António Dias, que foi operado em abril do ano passado, acredita que foi por praticar exercício, em especial a modalidade Karaté, que não teve dores ao longo da doença e que conseguiu recuperar rapidamente da cirurgia a que foi submetido. "O espírito que nós temos nas artes marciais é levado quase ao extremo, portanto temos uma capacidade de resistência razoável. Não posso dizer que sentia dor, mas sim um certo desconforto, já que a hérnia era bastante volumosa e que me incapacitava de fazer aquilo de que mais gostava", contou o doente.

"Voltei a poder fazer o que mais gosto" 
Cerca de quatro semanas após ter sido operado, António Dias já praticava exercício físico e dava aulas de Karaté. "Passados 15 dias de ter tido alta mandei ao médico uma fotografia onde se via que a minha perna já ultrapassava a cabeça. Claro que tive sempre muito cuidado e utilizei uma cinta para proteger a zona abdominal. Mas voltei a poder fazer o que mais gosto", disse o doente.

Discurso direto
Fernando Ferreira 
Médico-cirurgião do Hospital da CUF 
"Consumo de tabaco e diabetes"

CM - Ter sido sujeito a uma ou várias cirurgias pode levar ao aparecimento de hérnias abdominais?
Fernando Ferreira – Existem multifatores para esse problema. O consumo de tabaco, sofrer de diabetes e pessoas que tenham a parede abdominal fragilizada têm mais predisposição para sofrer da doença.

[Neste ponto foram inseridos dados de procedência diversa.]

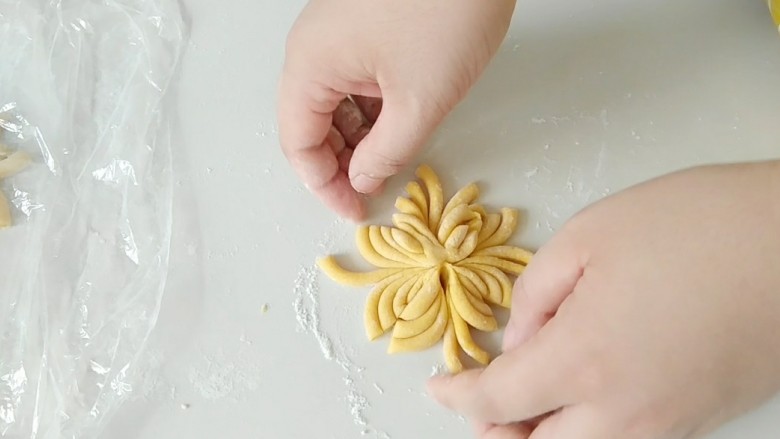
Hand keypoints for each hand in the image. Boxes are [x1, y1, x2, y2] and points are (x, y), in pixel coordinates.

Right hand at [278, 0, 515, 219]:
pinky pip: (353, 78)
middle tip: (372, 191)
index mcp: (310, 64)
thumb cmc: (447, 12)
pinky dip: (370, 109)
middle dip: (339, 163)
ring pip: (333, 102)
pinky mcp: (361, 24)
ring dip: (356, 138)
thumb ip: (387, 153)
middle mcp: (312, 47)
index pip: (298, 142)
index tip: (355, 210)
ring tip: (388, 163)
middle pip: (310, 122)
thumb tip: (365, 179)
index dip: (324, 185)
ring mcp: (336, 32)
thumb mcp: (420, 101)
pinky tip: (396, 126)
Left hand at [428, 161, 779, 438]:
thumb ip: (534, 295)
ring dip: (544, 438)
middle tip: (480, 403)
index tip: (442, 388)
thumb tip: (518, 337)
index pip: (497, 401)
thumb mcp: (589, 237)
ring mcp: (667, 423)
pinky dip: (592, 433)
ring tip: (528, 402)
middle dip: (497, 433)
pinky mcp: (700, 420)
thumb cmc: (700, 225)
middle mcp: (623, 410)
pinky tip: (586, 397)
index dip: (458, 397)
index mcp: (584, 360)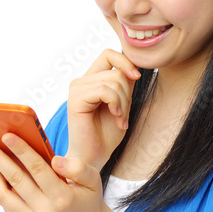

Neste último fator, a cirurgia pode contribuir para a fragilidade.

– Depois da operação, o doente pode sofrer novamente de uma hérnia?
– Na medicina nunca temos a certeza absoluta. Podemos é garantir que reduzimos essa possibilidade. Depois da operação, passado a fase aguda do penso e estando tudo bem, o doente pode retomar a sua vida.